Task prompt:
Substitute "Municipio" for "Comune" in the records, from the first line through the line containing "鬼宿日に特にやりたいことがない…。". Write those lines out again with nothing else changed.

------ Records provided

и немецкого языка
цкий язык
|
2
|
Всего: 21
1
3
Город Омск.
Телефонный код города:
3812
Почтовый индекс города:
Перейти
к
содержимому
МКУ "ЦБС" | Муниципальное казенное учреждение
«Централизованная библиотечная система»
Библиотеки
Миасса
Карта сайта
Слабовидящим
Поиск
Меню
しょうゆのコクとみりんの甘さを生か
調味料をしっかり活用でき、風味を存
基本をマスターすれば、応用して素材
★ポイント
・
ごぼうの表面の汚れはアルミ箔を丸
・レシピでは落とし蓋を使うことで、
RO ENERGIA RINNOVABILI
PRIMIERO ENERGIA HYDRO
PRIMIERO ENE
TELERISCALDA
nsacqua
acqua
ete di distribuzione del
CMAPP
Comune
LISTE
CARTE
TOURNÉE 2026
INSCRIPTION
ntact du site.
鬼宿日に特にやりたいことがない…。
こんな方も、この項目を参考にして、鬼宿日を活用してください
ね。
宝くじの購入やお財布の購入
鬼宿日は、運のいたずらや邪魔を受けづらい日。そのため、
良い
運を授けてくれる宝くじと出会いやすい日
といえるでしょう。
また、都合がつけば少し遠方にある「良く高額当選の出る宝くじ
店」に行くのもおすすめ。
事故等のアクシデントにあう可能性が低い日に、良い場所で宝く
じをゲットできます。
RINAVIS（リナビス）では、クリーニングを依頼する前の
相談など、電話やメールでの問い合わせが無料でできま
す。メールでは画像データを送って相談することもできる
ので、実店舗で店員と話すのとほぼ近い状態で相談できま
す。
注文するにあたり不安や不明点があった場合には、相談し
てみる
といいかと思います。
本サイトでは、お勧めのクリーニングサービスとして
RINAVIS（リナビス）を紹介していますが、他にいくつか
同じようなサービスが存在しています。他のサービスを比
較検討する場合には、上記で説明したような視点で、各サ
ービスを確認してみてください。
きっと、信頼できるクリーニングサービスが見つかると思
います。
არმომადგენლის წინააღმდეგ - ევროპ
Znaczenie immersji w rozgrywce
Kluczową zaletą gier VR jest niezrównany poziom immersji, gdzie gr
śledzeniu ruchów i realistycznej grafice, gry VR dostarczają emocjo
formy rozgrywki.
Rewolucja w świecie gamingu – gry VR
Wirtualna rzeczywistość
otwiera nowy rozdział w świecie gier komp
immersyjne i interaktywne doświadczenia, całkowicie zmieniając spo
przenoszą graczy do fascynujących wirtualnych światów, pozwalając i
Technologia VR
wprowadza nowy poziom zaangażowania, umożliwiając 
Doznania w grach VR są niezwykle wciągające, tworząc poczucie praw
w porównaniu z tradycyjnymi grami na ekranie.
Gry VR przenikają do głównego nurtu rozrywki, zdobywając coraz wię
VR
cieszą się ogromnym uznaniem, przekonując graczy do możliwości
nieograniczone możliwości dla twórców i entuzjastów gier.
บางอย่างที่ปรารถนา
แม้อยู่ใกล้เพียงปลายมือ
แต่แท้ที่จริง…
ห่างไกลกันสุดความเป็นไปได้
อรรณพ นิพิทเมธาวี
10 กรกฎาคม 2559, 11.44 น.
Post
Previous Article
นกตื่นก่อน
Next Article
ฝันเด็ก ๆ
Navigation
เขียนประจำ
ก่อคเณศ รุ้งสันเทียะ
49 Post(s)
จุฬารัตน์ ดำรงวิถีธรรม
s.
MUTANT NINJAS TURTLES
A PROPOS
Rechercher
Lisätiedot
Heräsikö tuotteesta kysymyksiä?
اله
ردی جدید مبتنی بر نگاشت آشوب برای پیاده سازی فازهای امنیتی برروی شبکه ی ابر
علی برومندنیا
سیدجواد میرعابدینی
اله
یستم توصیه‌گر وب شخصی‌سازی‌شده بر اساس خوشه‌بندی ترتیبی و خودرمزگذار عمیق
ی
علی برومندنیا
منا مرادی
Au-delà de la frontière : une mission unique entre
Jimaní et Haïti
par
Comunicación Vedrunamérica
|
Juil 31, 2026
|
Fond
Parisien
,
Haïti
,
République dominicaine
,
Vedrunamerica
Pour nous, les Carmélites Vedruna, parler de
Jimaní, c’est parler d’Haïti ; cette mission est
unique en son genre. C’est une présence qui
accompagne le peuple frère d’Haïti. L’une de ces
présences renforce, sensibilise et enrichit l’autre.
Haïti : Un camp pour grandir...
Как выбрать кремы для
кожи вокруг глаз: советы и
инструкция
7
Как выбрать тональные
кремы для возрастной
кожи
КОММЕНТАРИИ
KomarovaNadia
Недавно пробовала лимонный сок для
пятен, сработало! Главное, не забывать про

------------

Result of the exercise:
и немецкого языка
цкий язык
|
2
|
Всего: 21
1
3
Город Омск.
Телефонный код города:
3812
Почтовый индекс города:
Перейти
к
содержимому
МКУ "ЦБС" | Муниципальное казенное учреждение
«Централизованная библиотечная система»
Библиотеки
Миасса
Карта сайта
Слабовидящим
Поиск
Меню
しょうゆのコクとみりんの甘さを生か
調味料をしっかり活用でき、風味を存
基本をマスターすれば、応用して素材
★ポイント
・
ごぼうの表面の汚れはアルミ箔を丸
・レシピでは落とし蓋を使うことで、
RO ENERGIA RINNOVABILI
PRIMIERO ENERGIA HYDRO
PRIMIERO ENE
TELERISCALDA
nsacqua
acqua
ete di distribuzione del
CMAPP
Municipio
LISTE
CARTE
TOURNÉE 2026
INSCRIPTION
ntact du site.
鬼宿日に特にやりたいことがない…。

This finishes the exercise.